How Governments Can Kill Cash

By James Rickards

This post How Governments Can Kill Cash appeared first on Daily Reckoning.

The global elites are using negative interest rates to do the same thing as inflation — make your money disappear. One way to avoid negative interest rates is to go to physical cash. In order to prevent that option, the elites have launched a war on cash.

The war on cash has two main thrusts. The first is to make it difficult to obtain cash in the first place. U.S. banks will report anyone taking more than $3,000 in cash as engaging in a “suspicious activity” using Treasury Form SAR (Suspicious Activity Report).

The second thrust is to eliminate large-denomination banknotes. The U.S. got rid of its $500 note in 1969, and the $100 note has lost 85% of its purchasing power since then. With a little more inflation, the $100 bill will be reduced to chump change.

The war on cash is old news, but there are new developments. Last May, the European Central Bank announced that they were discontinuing the production of new 500 euro notes (worth about $575 at current exchange rates). Existing 500 euro notes will still be legal tender, but new ones will not be produced.

This means that over time, the notes will be in short supply and individuals in need of large denominations may actually bid up the price above face value paying, say, 502 euros in smaller bills for a 500 euro note. The 2 euro premium in this example is like a negative interest rate on cash.

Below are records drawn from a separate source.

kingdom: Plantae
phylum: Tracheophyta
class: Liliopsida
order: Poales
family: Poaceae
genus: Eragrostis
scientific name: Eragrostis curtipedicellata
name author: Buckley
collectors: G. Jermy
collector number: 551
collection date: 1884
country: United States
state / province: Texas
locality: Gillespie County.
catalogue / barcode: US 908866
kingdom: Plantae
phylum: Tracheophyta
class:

Why are central banks like the ECB imposing negative interest rates? What is the point of this policy?

The whole idea of the war on cash is to force savers into digital bank accounts so their money can be taken from them in the form of negative interest rates. An easy solution to this is to go to physical cash.

Yet if physical cash becomes scarce (or nearly worthless due to inflation), savers may pay a slight premium for large-denomination notes. Your premium disappears because the note pays no interest. The elites have actually figured out a way to have negative interest rates follow you from digital accounts to paper money.

Negative interest rates are a thinly disguised tax on savers. The traditional way of stealing money from savers is with inflation. You may get a positive interest rate of 2% on your money, but if inflation is 3%, then your real return is negative 1%.

If we take the same €100,000 bank deposit in the example above and apply a 2% positive interest rate, you would earn €2,000 in interest, leaving an account balance of €102,000 after one year. But after adjusting for 3% inflation, the purchasing power of the €102,000 balance is only €98,940. This leaves the saver worse off than in the negative interest rate example above (assuming no inflation in that case).